RECORDS SHOWN:
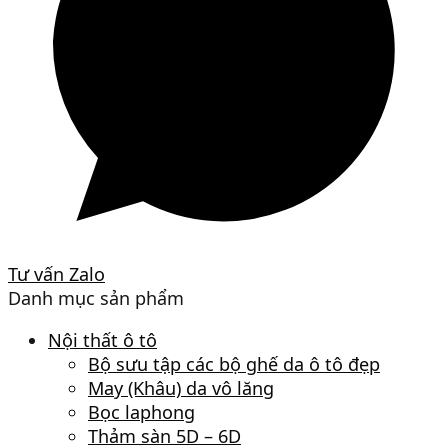
Tư vấn Zalo
Danh mục sản phẩm
Nội thất ô tô
Bộ sưu tập các bộ ghế da ô tô đẹp
May (Khâu) da vô lăng
Bọc laphong
Thảm sàn 5D – 6D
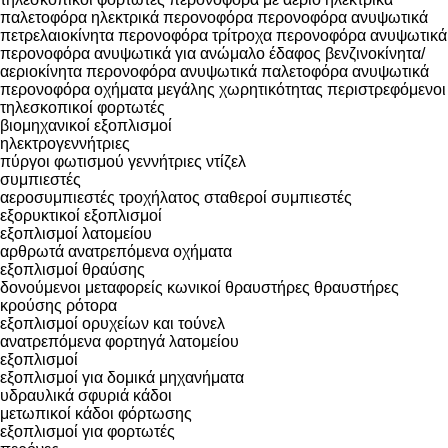
παλετοφόρα
ηλεκτρικά περονοφόρα
περονοφόρα ανυψωτικά
πετρελαιοκίνητα περονοφόρα
τρίτροχα περονοφόρα ανυψωτικά
περονοφόρα ανυψωτικά για ανώμαλο έδαφος
βενζινοκίνητα/
αεριοκίνητα περονοφόρα ανυψωτικά
παλετοφόρα
ανυψωτικά
περονοφόρα οχήματα μεγάλης χωρητικότητας
περιστρεφόμενοι
τηλεσκοπικοί φορτωτές
βιομηχανικοί εξοπλισμοί
ηλεκτρογεννήτριες
πύργοι φωτισμού
γεννήτριες ντίζελ
συμπιεστές
αεροσυμπιεστές τροχήλατος
σταθεροί συμπιεστές
εξορυκτικοί εξοπλισμοί
εξοπλισμοί λατομείου
αρθρωτά ανατρεπόμενα οχήματα
εξοπλισμοί θραύσης
δονούμενοι μεταφορείς
κωνικοί θραυστήρες
θραυστήρες
κρούσης ρότορα
εξοπλισμοί ορυχείων και τούνελ
ανατρεπόμενα φορτηγά λατομείου
εξοπλισμοί
εξοπλισμοί για δομικά μηχανήματα
υδραυλικά σφυριά
κάδοι
μετωπικοί κάδοι φόρτωσης
εξοπλισμοί για φορτωτές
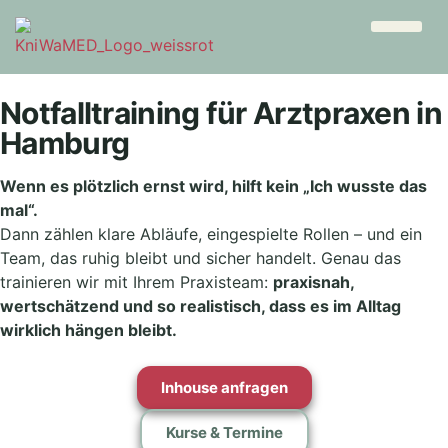
Notfalltraining für Arztpraxen in
Hamburg
Wenn es plötzlich ernst wird, hilft kein „Ich wusste das
mal“.
Dann zählen klare Abläufe, eingespielte Rollen – und ein
Team, das ruhig bleibt und sicher handelt. Genau das
trainieren wir mit Ihrem Praxisteam:
praxisnah,
wertschätzend und so realistisch, dass es im Alltag
wirklich hängen bleibt.
Inhouse anfragen
Kurse & Termine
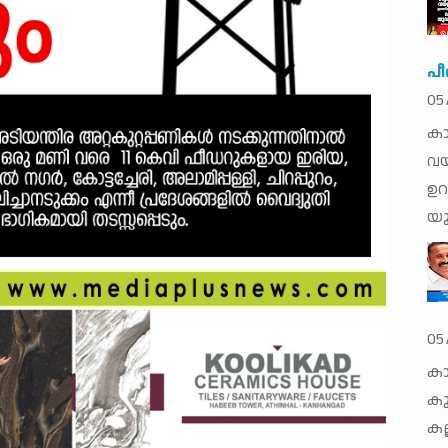
പീ
05
കാ
വയ
ഉറ
യു
05
കാ
കു
കല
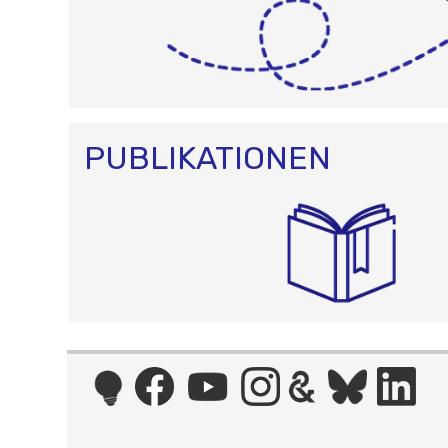
PUBLIKATIONEN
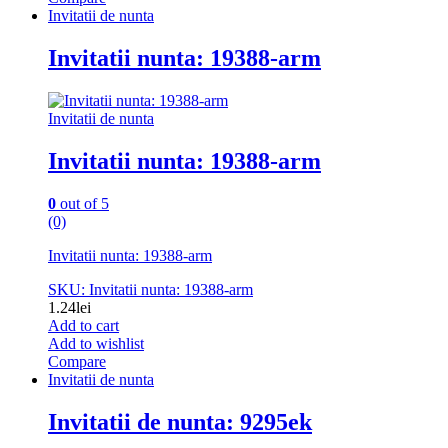
Invitatii de nunta
Invitatii nunta: 19388-arm
Invitatii de nunta
Invitatii nunta: 19388-arm
0
out of 5
(0)
Invitatii nunta: 19388-arm
SKU: Invitatii nunta: 19388-arm
1.24
lei
Add to cart
Add to wishlist
Compare
Invitatii de nunta
Invitatii de nunta: 9295ek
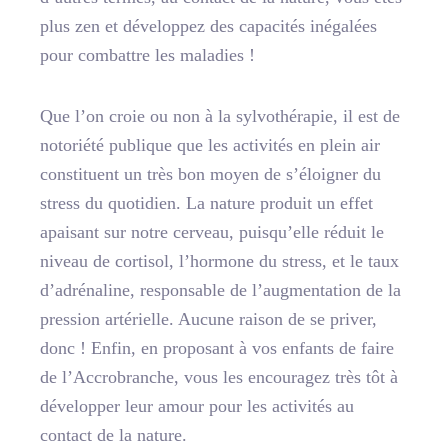
plus zen et développez des capacités inégalées
pour combattre les maladies !
Que l’on croie ou non à la sylvothérapie, il est de
notoriété publique que les activités en plein air
constituent un très bon moyen de s’éloigner du
stress du quotidien. La nature produit un effet
apaisant sur notre cerveau, puisqu’elle réduit le
niveau de cortisol, l’hormone du stress, et le taux
d’adrénaline, responsable de l’augmentation de la
pression artérielle. Aucune raison de se priver,
donc ! Enfin, en proposant à vos enfants de faire
de l’Accrobranche, vous les encouragez très tôt à
développer leur amour pour les activités au
contact de la nature.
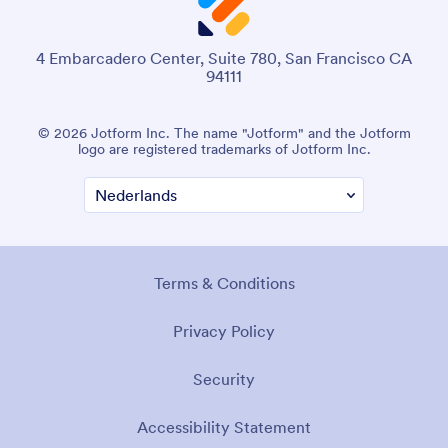
4 Embarcadero Center, Suite 780, San Francisco CA
94111
© 2026 Jotform Inc. The name "Jotform" and the Jotform
logo are registered trademarks of Jotform Inc.
Terms & Conditions
Privacy Policy
Security
Accessibility Statement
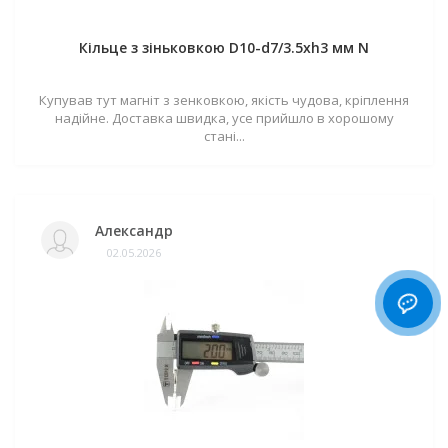
Кільце з зіньковкою D10-d7/3.5хh3 мм N
Купував тут магніт з зенковкою, якість чудова, кріплення
надійне. Доставка швидка, усе прийшло в хорошому
стані...
Александр
02.05.2026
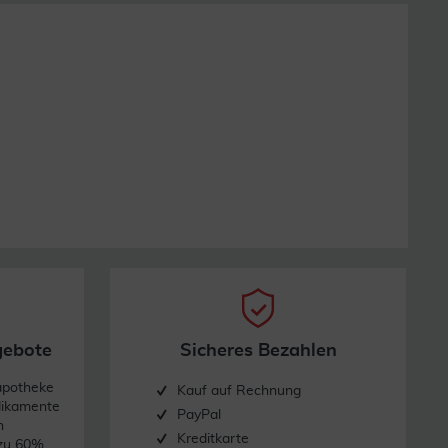
gebote
Sicheres Bezahlen
apotheke
Kauf auf Rechnung
dikamente
PayPal
n
Kreditkarte
 zu 60%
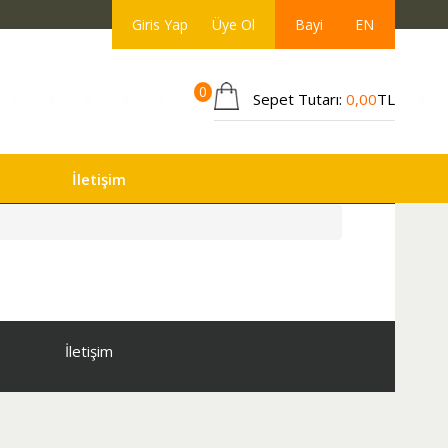
Giris Yap
Üye Ol
Bayi
EN
0
Sepet Tutarı:
0,00
TL
İletişim
İletişim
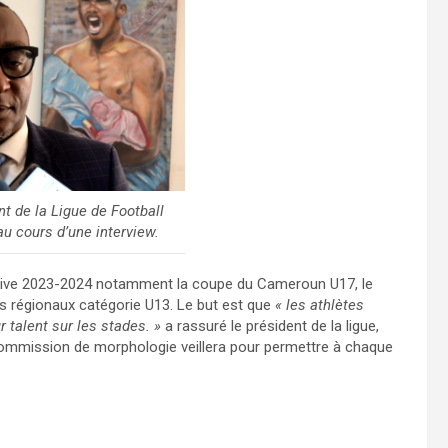
nt de la Ligue de Football
 cours d’une interview.
ortive 2023-2024 notamment la coupe du Cameroun U17, le
ts régionaux catégorie U13. Le but est que
« les athlètes
 talent sur les stades. »
a rassuré le président de la ligue,
 commission de morphologie veillera pour permettre à chaque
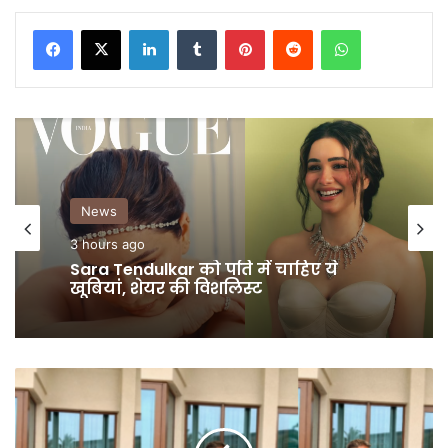
LinkedIn
Tumblr
Pinterest
Reddit
WhatsApp
GALLERY
1 day ago
क्या आपने देखीं नीली साड़ी में Ananya
Panday की तस्वीरें
Hardik
Pandya
Wedding:
दोबारा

EXERCISE:
Restate the records above in full, word for word. Keep pictures out.

ANSWER TO THIS TASK:
Tư vấn Zalo
Danh mục sản phẩm
Nội thất ô tô
Bộ sưu tập các bộ ghế da ô tô đẹp
May (Khâu) da vô lăng
Bọc laphong
Thảm sàn 5D – 6D
παλετοφόρα
ηλεκτρικά περονοφόρα
περονοφόρα ανυψωτικά
πετρελαιοκίνητα περονοφόρα
τρίτροχα περονοφόρα ανυψωτικά
περονοφόρα ανυψωτικά για ανώμαλο έδαφος
βενζινοκίνητα/
αεριοκίνητα περονοφόρα ανυψωτικά
παλετοφόρα
ανυψωτικά
περονοφόρα οχήματα μεγάλης χωρητικότητας
περιστρεφόμενοι
τηλεσκοπικοί φορτωτές
βιομηχανικοί εξοπλισμοί
ηλεκτρογεννήτριες
πύργοι φωτισμού
γεννήτριες ντίζελ
συμπιεστές
αεροσυμπιεστές τροχήλατος
σταθεροί συμπιεστές
εξορυκτικοί εξοπλισμοί
εξοπλισμοί λατομείου
αρθρωτά ανατρεπόμενα οχήματα
εξοπλισμοί θραύσης
δονούμενοι μεταφορείς
κωνικοί θραυστήρες
θραυστήρες
κρούσης ρότορα
εξοπλισμοί ορυχείων και τούνελ
ανατρεπόμενα φορτηγά λατομείου
εξοπλισμοί
εξοπλισμοί για δομικά μηχανήματα
υδραυλικά σφυριά
κάδοι
μετωπικοί κάδοι φόρτωσης
εξοπλισμοί για φορτωτές
Notfalltraining für Arztpraxen in
Hamburg
Wenn es plötzlich ernst wird, hilft kein „Ich wusste das
mal“.
Dann zählen klare Abläufe, eingespielte Rollen – und ein
Team, das ruhig bleibt und sicher handelt. Genau das
trainieren wir mit Ihrem Praxisteam:
praxisnah,
wertschätzend und so realistisch, dass es im Alltag
wirklich hängen bleibt.
Inhouse anfragen
Kurse & Termine
പീ
05
കാ
വയ
ഉറ
യു
05
കാ
കു
കല
PUBLIKATIONEN
Invitatii de nunta
Invitatii nunta: 19388-arm
Invitatii de nunta
Invitatii nunta: 19388-arm
0
out of 5
(0)
Invitatii nunta: 19388-arm
SKU: Invitatii nunta: 19388-arm
1.24
lei
Add to cart
Add to wishlist
Compare
Invitatii de nunta
Invitatii de nunta: 9295ek
plus zen et développez des capacités inégalées
pour combattre les maladies !
Que l’on croie ou non à la sylvothérapie, il est de
notoriété publique que les activités en plein air
constituent un très bon moyen de s’éloigner du
stress du quotidien. La nature produit un effet
apaisant sur notre cerveau, puisqu’elle réduit le
niveau de cortisol, l’hormone du stress, et le taux
d’adrénaline, responsable de l’augmentation de la
pression artérielle. Aucune raison de se priver,
donc ! Enfin, en proposant à vos enfants de faire
de l’Accrobranche, vous les encouragez très tôt à
développer leur amour pour les activités au
contact de la nature.
4 Embarcadero Center, Suite 780, San Francisco CA
94111
© 2026 Jotform Inc. The name "Jotform" and the Jotform
logo are registered trademarks of Jotform Inc.
Terms & Conditions
Privacy Policy
Security
Accessibility Statement
Кільце з зіньковкою D10-d7/3.5хh3 мм N
Купував тут магніт з зенковкою, якість чудова, кріплення
надійне. Доставка швидка, усе прийшло в хорошому
стані...
Александр
02.05.2026
gebote
Sicheres Bezahlen
apotheke
Kauf auf Rechnung
dikamente
PayPal
n
Kreditkarte
 zu 60%
Giris Yap
Üye Ol
Bayi
EN
0
Sepet Tutarı:
0,00
TL
İletişim
İletişim
nt de la Ligue de Football
 cours d’une interview.
ortive 2023-2024 notamment la coupe du Cameroun U17, le
ts régionaux catégorie U13. Le but est que
« les athlètes
 talent sur les stades. »
a rassuré le président de la ligue,
 commission de morphologie veillera pour permettre à chaque
LinkedIn
Tumblr
Pinterest
Reddit
WhatsApp
GALLERY
1 day ago
क्या आपने देखीं नीली साड़ी में Ananya
Panday की तस्वीरें
Hardik
Pandya
Wedding:
दोबारा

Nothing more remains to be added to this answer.